AI agents are beginning to remember.
Not perfectly, and not always safely, but enough that the shape of the next infrastructure problem is becoming visible. Agents now keep long-term notes about users, write task files, maintain vector stores, build skill libraries, refine prompts, and carry procedural habits from one session to the next. Memory is no longer just context. It is becoming part of the agent’s operating system.
But most of that memory is trapped.
A customer-support agent learns how to triage a class of incidents, but that knowledge stays inside one deployment. A security agent develops a reliable way to prioritize vulnerabilities, but the procedure lives as a prompt, a notebook, or an undocumented workflow. A DeFi risk agent learns that some governance patterns matter more than surface-level TVL, but the calibration is embedded in a private chain of examples. Another agent, running on a different model, must rediscover the same thing from scratch.

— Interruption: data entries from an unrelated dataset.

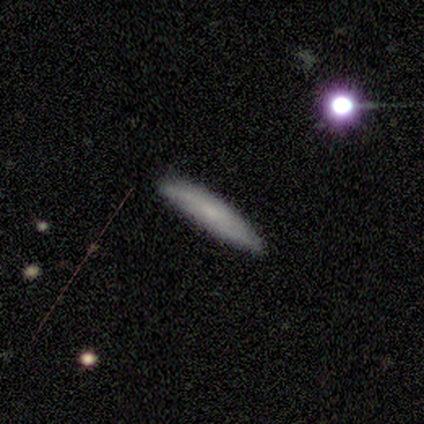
This appears to be a smooth galaxy with no disk features (80%) that is cigar-shaped (75%). Merging: none (100%).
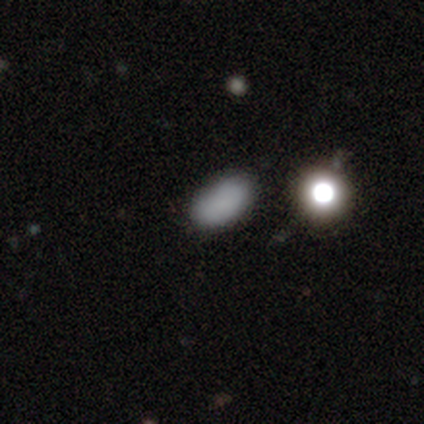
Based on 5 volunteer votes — Morphology: type=star or artifact (60%).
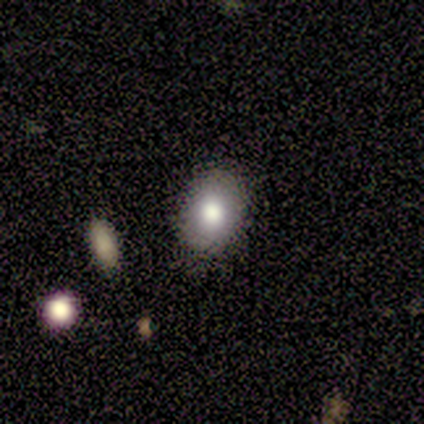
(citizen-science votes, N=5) This appears to be a smooth galaxy with no disk features (80%) that is in between round and cigar-shaped (100%). Merging: none (75%).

This is wasteful. It is also structurally strange. Software ecosystems solved a version of this problem decades ago. When developers discover a reusable behavior, they do not paste it into every project by hand. They package it, version it, publish it, sign it, document it, and let other systems install it. We have package registries for code, model hubs for weights, container registries for deployments, and artifact stores for machine-learning pipelines.
We do not yet have the equivalent for agent memory.
IMPP, the Inter-Model Memory Protocol, is an attempt to define one: a protocol and registry model for packaging, verifying, distributing, and attaching portable agent-memory artifacts across models, frameworks, and deployments.
The important claim is not that IMPP invents agent memory. It does not. Agent memory already exists in research systems, production frameworks, long-context retrieval pipelines, skill files, prompt libraries, and persistent stores. The claim is narrower and, perhaps, more useful: some forms of agent memory can become portable artifacts, and those artifacts need a trust layer before they can become infrastructure.
What kind of memory is portable?
“Memory” is too broad a word. Human memory includes facts, experiences, motor skills, associations, habits, and emotional salience. Agent memory is becoming similarly overloaded. A vector store of retrieved documents, a user preference profile, a tool-use policy, a trajectory summary, a bug-fix heuristic, and a reusable skill file are all called memory, but they do not behave the same way.
IMPP is mainly concerned with portable procedural and semantic memory.
Procedural memory tells an agent how to do something: how to evaluate a protocol, how to triage a class of support tickets, how to decide whether a vulnerability is exploitable, how to avoid a repeated planning mistake, how to use a tool safely, how to escalate uncertainty. Semantic memory captures domain knowledge in a structured form: concepts, taxonomies, risk factors, assumptions, constraints, and relationships.
Episodic memory also matters, but it is harder to transfer safely. A private conversation history or a deployment-specific trace may contain user data, proprietary context, or unrepeatable environmental details. IMPP should support episodic-derived artifacts only after they have been transformed, redacted, licensed, and documented. The registry should not become a dumping ground for raw conversations.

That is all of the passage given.